_Schriftliche Aufgabe 1_. Nenne in der Reihenfolge ihres Auftretens jedes Wort im Textblock, das mit „Eintages“ oder „Zweitages“ beginnt, und zwar bei jedem Vorkommen.
_Schriftliche Aufgabe 2_. Greif den Bericht über die beiden Kurse in England nach seinem letzten Satz wieder auf und schreib ihn weiter.

_Textblock_.
--------------------------------------------------

Blick in die Ausstellung von "it happens"

Ehemalige Bleimine, heute Museum

Sammelunterkunft der Arbeiter,
die Betten sind mit echten alten Quilts aus der Gegend bestückt

Samstag und Sonntag standen dann im Zeichen der zwei Kurse. Sowohl „IQ“ in Eintagesversion als auch der Parkettkurs in Eintagesversion fanden in sehr angenehmer Atmosphäre statt.

Parkettergebnisse nach einem Tag


Gruppenphoto mit einem zusammengenähten Stück IQ

Bei beiden Kursen bin ich zwar nach wie vor der Meinung, dass sie als Zweitageskurse besser geeignet sind, aber es war ein lehrreiches Unterfangen, diese Eintagesexperimente in England durchzuführen. Die Konzentration auf diese kurze Zeit hat nochmal verdeutlicht, an welchen Stellen der Kurse besondere Aufmerksamkeit geboten ist.

--------------------------------------------------

_Bereitgestelltes Material_.
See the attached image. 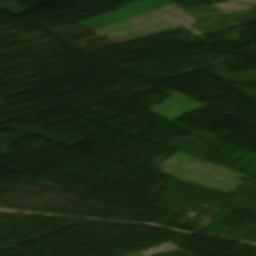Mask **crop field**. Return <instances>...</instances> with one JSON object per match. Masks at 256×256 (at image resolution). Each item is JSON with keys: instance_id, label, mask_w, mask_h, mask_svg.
<instances>
[{"instance_id": "obj_1", "label": "crop field", "mask_w": 256, "mask_h": 256, "mask_svg": "<svg viewBox=\"0 0 256 256\" xmlns=\"http://www.w3.org/2000/svg\"><path fill=\"white\" fill-rule=\"evenodd\" d=\"M174 248H176V247L168 244V245L160 246V247H157V248H153V249H150V250L142 251V252L135 253V254L128 255V256H150V255H152V254H154L156 252L170 251V250H172Z\"/></svg>"}]
</instances>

--------------------------------------------------

_Lösung 1_. Eintagesversion, Eintagesversion, Zweitageskurse, Eintagesexperimente

_Lösung 2_.
Und am Montag ging es dann per Zug nach Manchester, Flug via Amsterdam nach München wieder nach Hause zurück. Der Aufenthalt in Amsterdam gestaltete sich aufgrund ‚technischer Schwierigkeiten’ der Anschlussmaschine deutlich länger als geplant, und dementsprechend später kroch ich dann leicht angeschlagen, mittlerweile wirklich ziemlich heftig erkältet, aus der Maschine, wo ich von meiner Familie erwartet wurde. Es ist doch schön, nach einer Reise von den Lieben abgeholt zu werden, da kommt man auch nach der schönsten Reise wirklich gerne wieder nach Hause.
Insgesamt kann ich sagen, dass es rundum gelungene zwölf Tage waren. Ich glaube, in Großbritannien wird grundlegende Freundlichkeit im Umgang untereinander, auch mit Unbekannten, wesentlich höher wertgeschätzt als vielerorts in Deutschland. Jedenfalls habe ich mich insgesamt immer ganz besonders zuvorkommend behandelt gefühlt - auch wenn es sich nicht um einen Quilterkreis gehandelt hat! - habe viele nette und interessierte Leute kennengelernt, bin von allen freundlich empfangen, familiär untergebracht und teilweise königlich bewirtet worden. Margaret Ramsay, die in Nottingham im IQ-Kurs war, hat auf ihrem Blog ein wenig über den Kurs berichtet, Gillian Travis hat mich wie bereits gezeigt, ebenfalls erwähnt, und wer genau hinschaut, kann mich auf dem Foto bei Linda Kemshall finden (ca. Mitte des Bildes).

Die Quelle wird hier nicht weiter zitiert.